Improved nickel nanocatalysts for selective cleavage of lignin model compounds and lignin

Abstract

The selective hydrogenolysis of lignin offers a promising avenue for converting lignin into valuable chemicals and fuels. However, the development of highly active catalysts for this process remains challenging. In this study, a series of Nix/Al2O3 catalysts were synthesized by calcining and reducing layered double hydroxides (LDHs) precursors. These catalysts were evaluated for their effectiveness in catalyzing the conversion of lignin-derived model compounds (2-phenoxy-1-phenylethanol and diphenyl ether).
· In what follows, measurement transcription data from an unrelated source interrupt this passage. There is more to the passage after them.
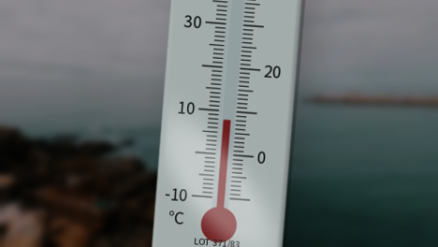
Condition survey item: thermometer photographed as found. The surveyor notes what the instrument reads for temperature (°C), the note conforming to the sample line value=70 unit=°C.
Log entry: value=8 unit=°C
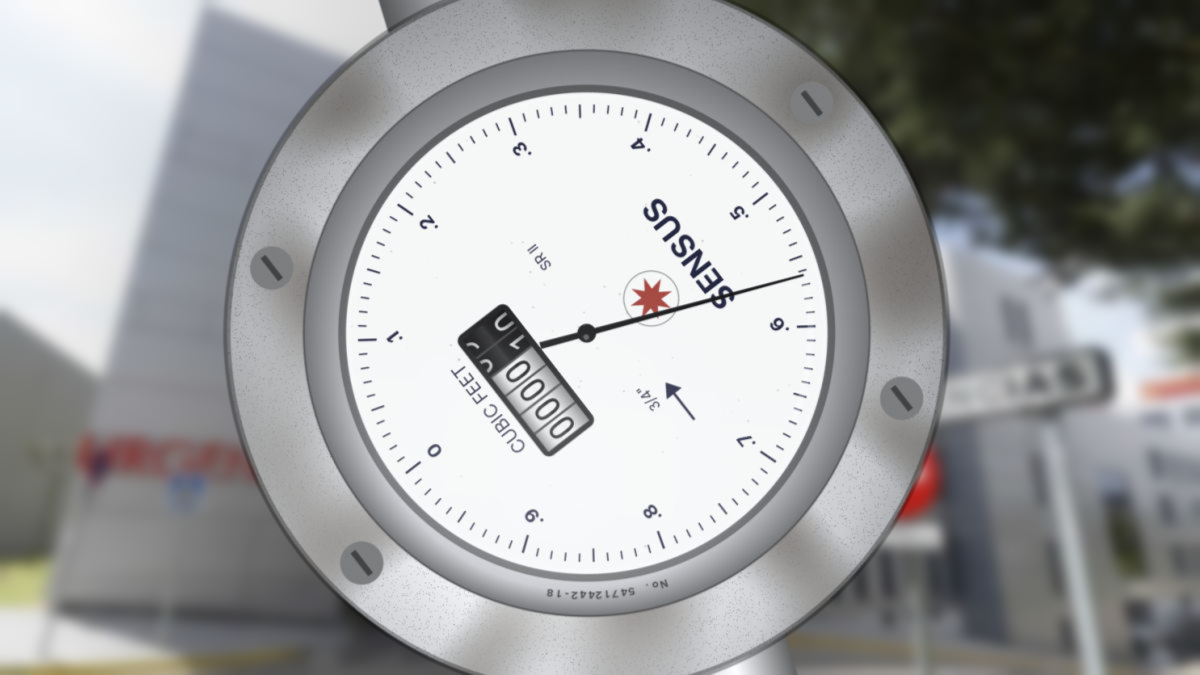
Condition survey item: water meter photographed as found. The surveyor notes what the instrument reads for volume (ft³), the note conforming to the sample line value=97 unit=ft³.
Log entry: value=9.56 unit=ft³
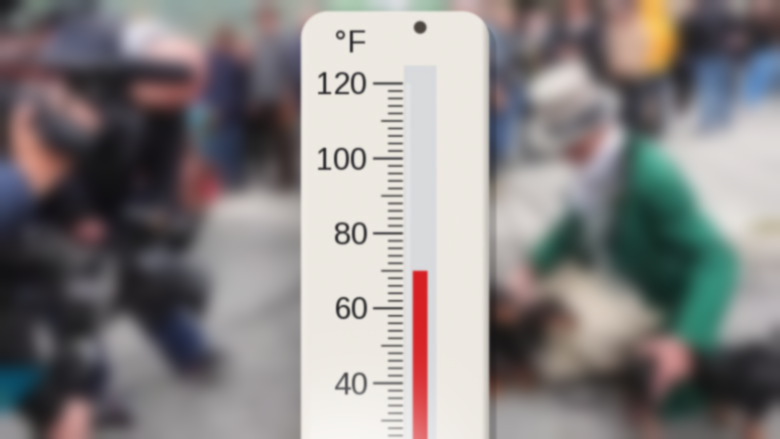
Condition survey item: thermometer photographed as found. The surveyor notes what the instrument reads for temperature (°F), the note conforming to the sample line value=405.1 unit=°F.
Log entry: value=70 unit=°F
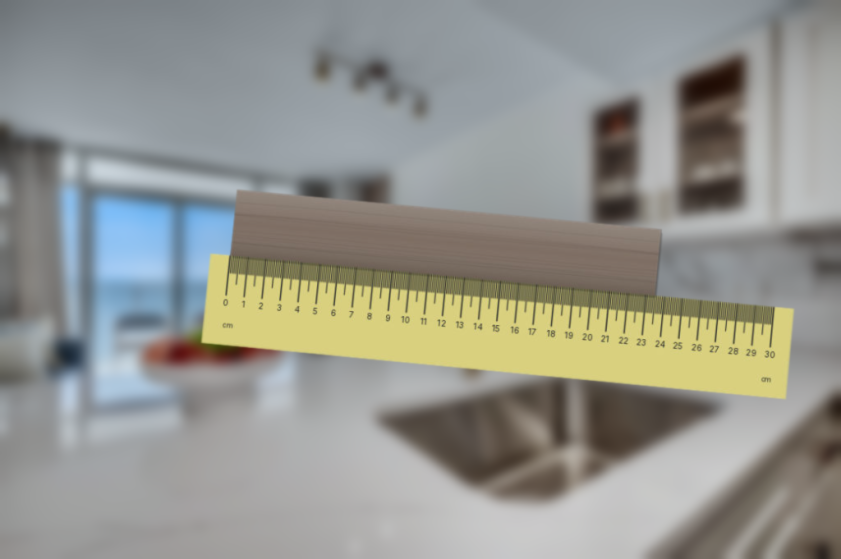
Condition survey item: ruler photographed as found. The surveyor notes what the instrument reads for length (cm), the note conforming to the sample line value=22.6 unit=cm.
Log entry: value=23.5 unit=cm
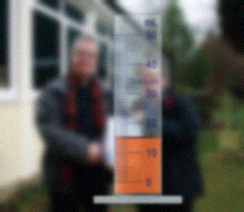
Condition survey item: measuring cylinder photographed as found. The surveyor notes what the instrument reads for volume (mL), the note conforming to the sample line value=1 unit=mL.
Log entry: value=15 unit=mL
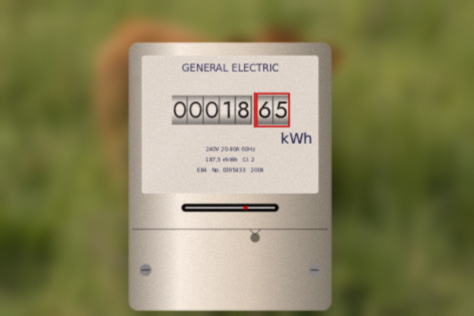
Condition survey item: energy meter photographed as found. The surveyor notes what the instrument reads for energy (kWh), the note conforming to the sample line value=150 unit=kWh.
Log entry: value=18.65 unit=kWh
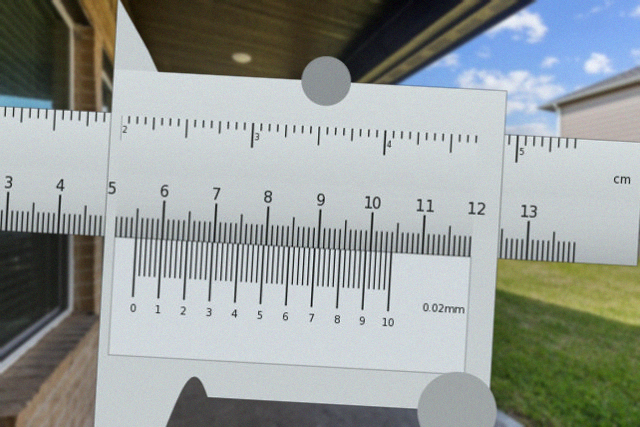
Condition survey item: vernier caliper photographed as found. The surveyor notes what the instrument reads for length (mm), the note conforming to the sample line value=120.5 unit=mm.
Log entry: value=55.0 unit=mm
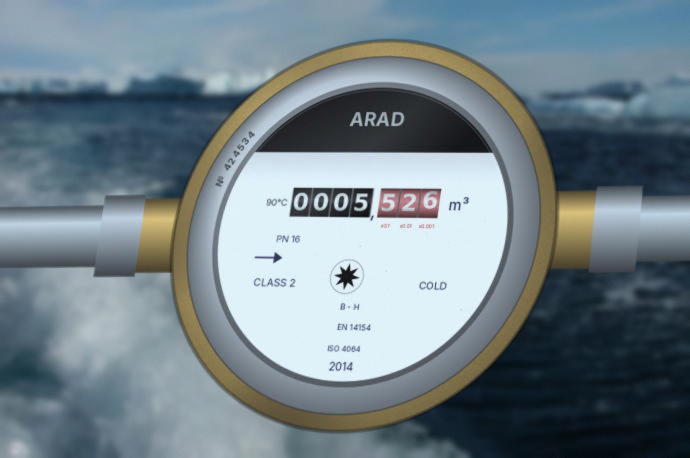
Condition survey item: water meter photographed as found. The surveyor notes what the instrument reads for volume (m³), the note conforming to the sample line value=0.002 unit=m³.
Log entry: value=5.526 unit=m³
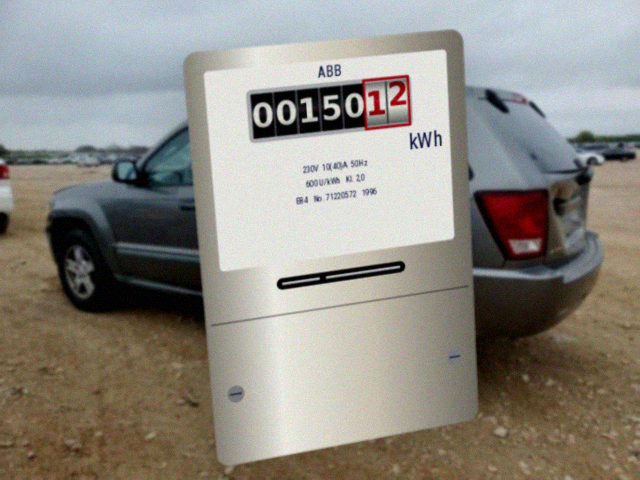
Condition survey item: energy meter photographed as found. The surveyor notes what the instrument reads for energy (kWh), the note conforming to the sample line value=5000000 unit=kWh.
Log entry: value=150.12 unit=kWh
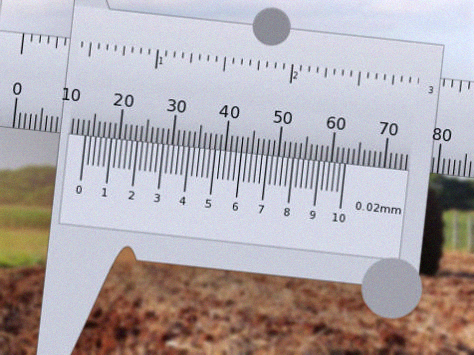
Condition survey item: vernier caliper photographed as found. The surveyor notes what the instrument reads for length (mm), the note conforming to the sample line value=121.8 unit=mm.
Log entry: value=13.6 unit=mm
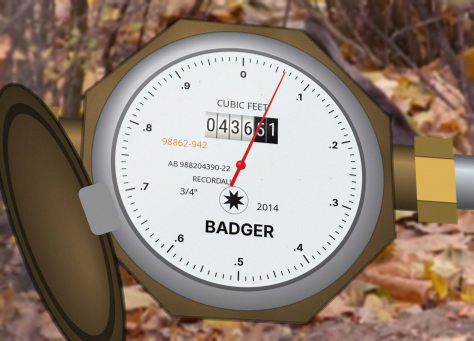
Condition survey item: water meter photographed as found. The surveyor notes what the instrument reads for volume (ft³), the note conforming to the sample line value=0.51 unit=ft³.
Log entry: value=43651.06 unit=ft³
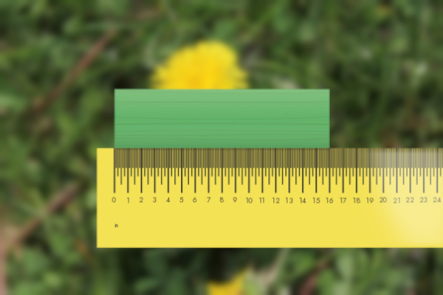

Remarkably, the optimized Ni3/Al2O3 catalyst demonstrated exceptional performance in cleaving C–O bonds, achieving complete conversion with high selectivity for monomers product under reaction conditions of 200 °C, 1 MPa H2, and 1 h. The catalyst's outstanding performance can be attributed to its relatively large specific surface area, Ni loading exceeding 50 wt%, well-dispersed Ni metal particles, abundant surface oxygen vacancies, and a significant number of acid sites. Additionally, the hydrogenolysis of lignin using the Ni3/Al2O3 catalyst resulted in a substantial production of monophenols (15.0 wt%). This study introduces a novel approach for tailoring highly active Ni nanocatalysts and highlights the capability of Nix/Al2O3 catalysts to efficiently cleave C–O bonds in lignin under mild reaction conditions.